1.40. The rights and obligations of the parties regarding defective performance are governed by applicable generally binding regulations (in particular the provisions of Sections 1914 to 1925, Sections 2099 to 2117 and Sections 2161 to 2174 of the Civil Code).
1.41. The seller is responsible to the buyer for the goods to be free from defects. In particular, the seller replies to the buyer that at the time the buyer took over the goods:
1.41.1. the goods have characteristics that the parties have negotiated and, in the absence of an arrangement, possess such characteristics as the seller or the manufacturer has described or which the buyer expects with regard to the nature of the goods and the advertising they make,
1.41.2. the goods are fit for the purpose which the seller indicates or to which goods of this type are normally used,
1.41.3. the goods correspond to the quality or performance of the agreed sample or original if the quality or design has been determined on the basis of the agreed sample or original,
1.41.4. the goods are in the appropriate quantity, degree or weight and
1.41.5. goods comply with legal requirements.
1.42. The provisions of Article 7 of the Terms and Conditions shall not apply to goods sold at a lower price for a defect for which a lower price has been agreed for wear and tear of the goods caused by their normal use or, in the case of used goods, to a defect corresponding to the degree of wear or tear used by the goods buyer, or if it results from the nature of the goods.

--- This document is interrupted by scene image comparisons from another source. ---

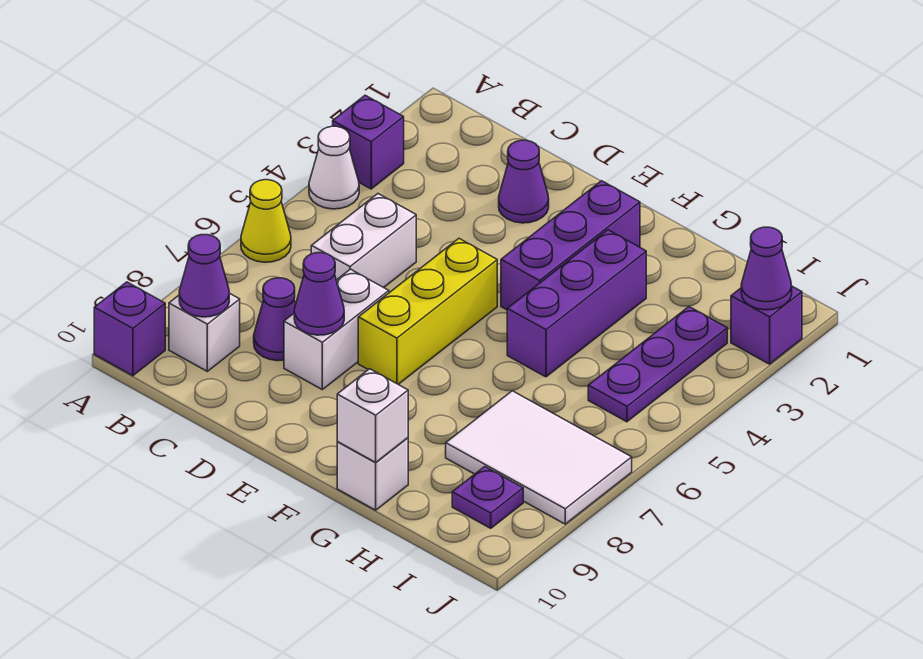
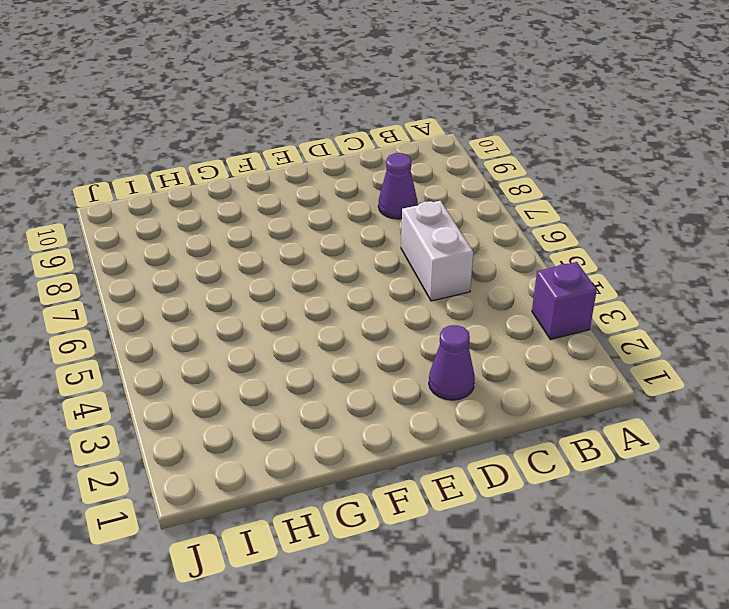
none -> white cone A4 level 1
none -> yellow cone A6 level 1
none -> purple brick A10 level 1

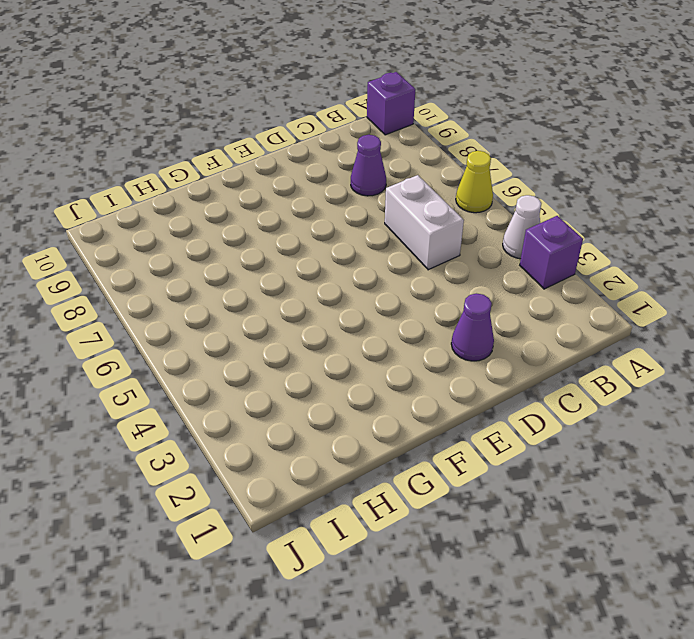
none -> white brick B9 level 1
none -> white brick D7:D8 level 1
none -> yellow brick E5:E7 level 1

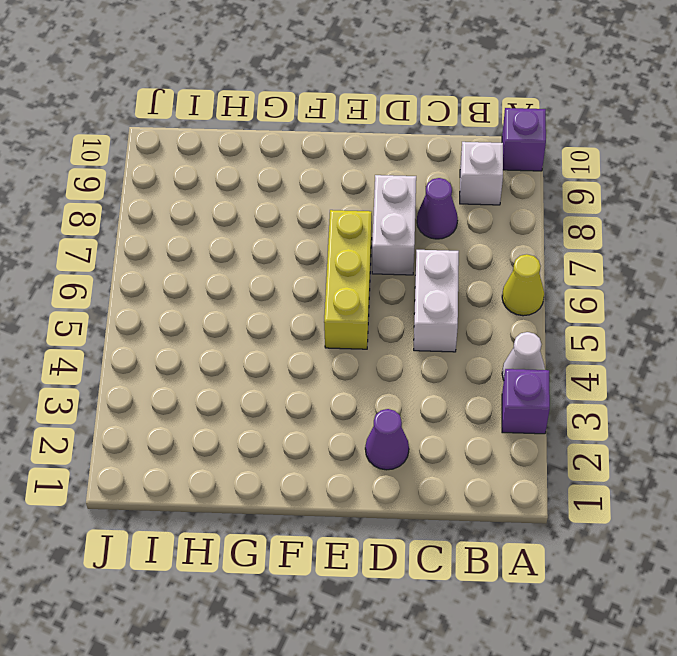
none -> purple brick F2:F4 level 1
none -> purple brick G3:G5 level 1
none -> white brick G10 level 1

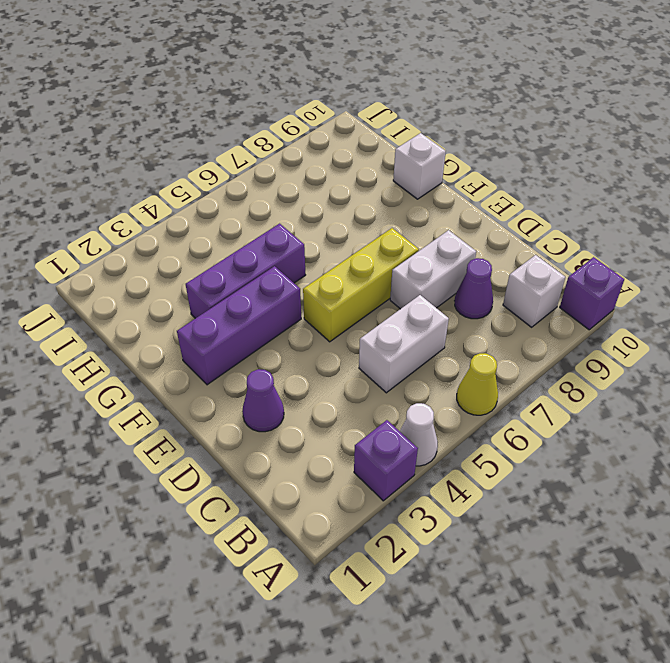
none -> white tile H7:J8 level 1
none -> purple plate I3:I5 level 1
none -> purple plate I9 level 1

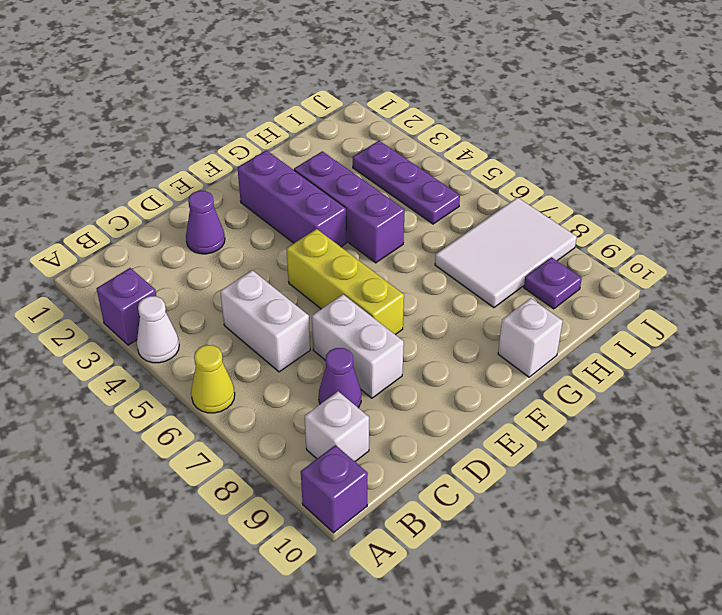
none -> purple brick J2 level 1
none -> purple cone B9 level 2
none -> purple cone D8 level 2

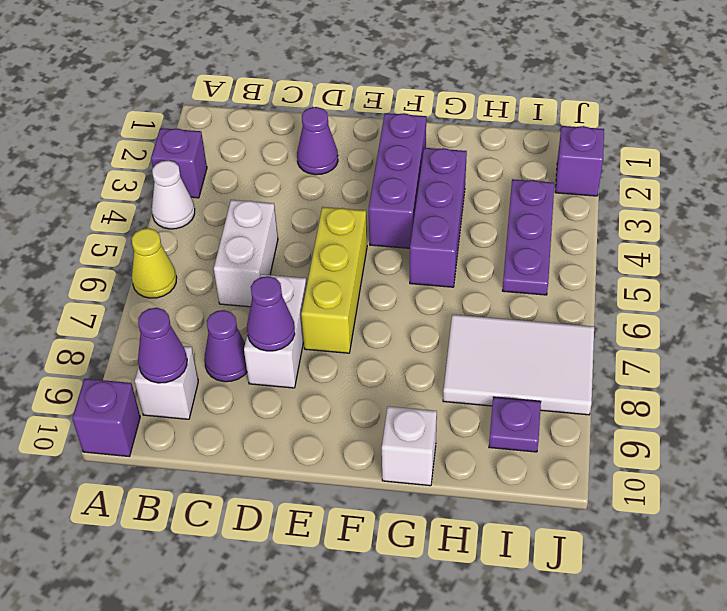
none -> white brick G10 level 2
none -> purple cone J2 level 2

1.43. If there is a defect within six months of the takeover, the goods are deemed to have been defective already at takeover.
1.44. Rights to defective performance are claimed by the buyer at the seller at his / her establishment, where acceptance of the claim is possible with regard to the range of goods sold, eventually even at the registered office or place of business. The moment when the claim is made is the moment when the seller received the goods claimed from the buyer.
1.45. Other rights and obligations of the parties related to the seller’s liability for defects may be regulated by the seller’s claim rules.
1.46. The buyer acquires ownership of the goods by paying the full purchase price of the goods.
1.47. The seller is not bound by any codes of conduct in relation to the buyer in the sense of § 1826 (1) e) the Civil Code.
1.48. Out-of-court complaint handling of consumers is provided by the seller via the electronic address Buyer information will be sent to the buyer’s electronic address.
1.49. The seller is authorized to sell the goods on the basis of a trade license. The trade license is carried out within the scope of its competence by the relevant Trade Licensing Office. Supervision of the area of personal data protection is carried out by the Office for Personal Data Protection. The Czech Trade Inspection exercises, among other things, the supervision of the observance of Act No. 634/1992 Coll., On Consumer Protection, as amended.
1.50. The buyer hereby takes on the risk of changing circumstances in accordance with Section 1765 (2) of the Civil Code.
1.52. The buyer may be delivered to the email address listed in his user account or specified buyer in the order.
1.53. If a relationship based on a sales contract contains an international (foreign) element, then the parties agree that the relationship is governed by Czech law. This does not affect the consumer’s rights under generally binding legal regulations.
1.54. If any provision of the Terms of Business is invalid or ineffective, or if it occurs, instead of invalid clauses, a provision will be introduced to the extent that the purpose of the invalid clause is as close as possible. The invalidity or ineffectiveness of one provision is without prejudice to the validity of the other provisions. Changes and additions to the sales contract or business terms require a written form.
1.55. The Purchase Agreement, including the Terms and Conditions, is archived by the Seller in electronic form and is not accessible.
1.56. A sample withdrawal form is available to each user in your account
1.57. Contact details of the seller: delivery address Masarykovo nám. 156, 256 01, Benešov.